Human pose images with coordinates
__________________________________________________
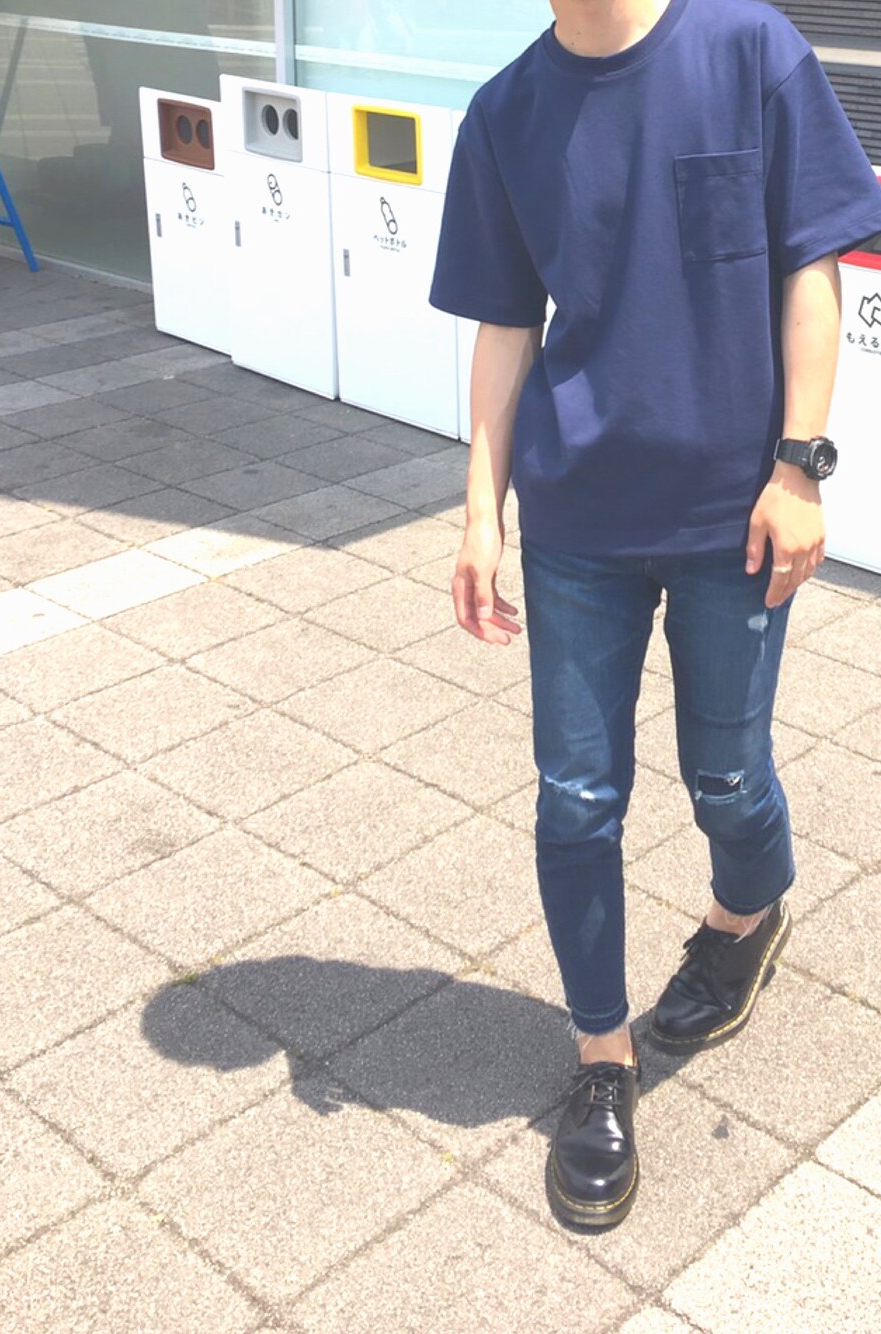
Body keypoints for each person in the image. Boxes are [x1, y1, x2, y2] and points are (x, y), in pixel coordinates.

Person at [430, 0, 881, 1228]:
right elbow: (505, 327)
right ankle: (599, 1054)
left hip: (735, 513)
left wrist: (800, 466)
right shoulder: (507, 112)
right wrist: (480, 513)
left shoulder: (750, 50)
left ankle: (747, 910)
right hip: (576, 518)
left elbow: (809, 269)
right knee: (576, 795)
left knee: (726, 776)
__________________________________________________
Exercise goal. One figure is all that is needed: the number of lines above in which the word "right" appears.

Your response. 6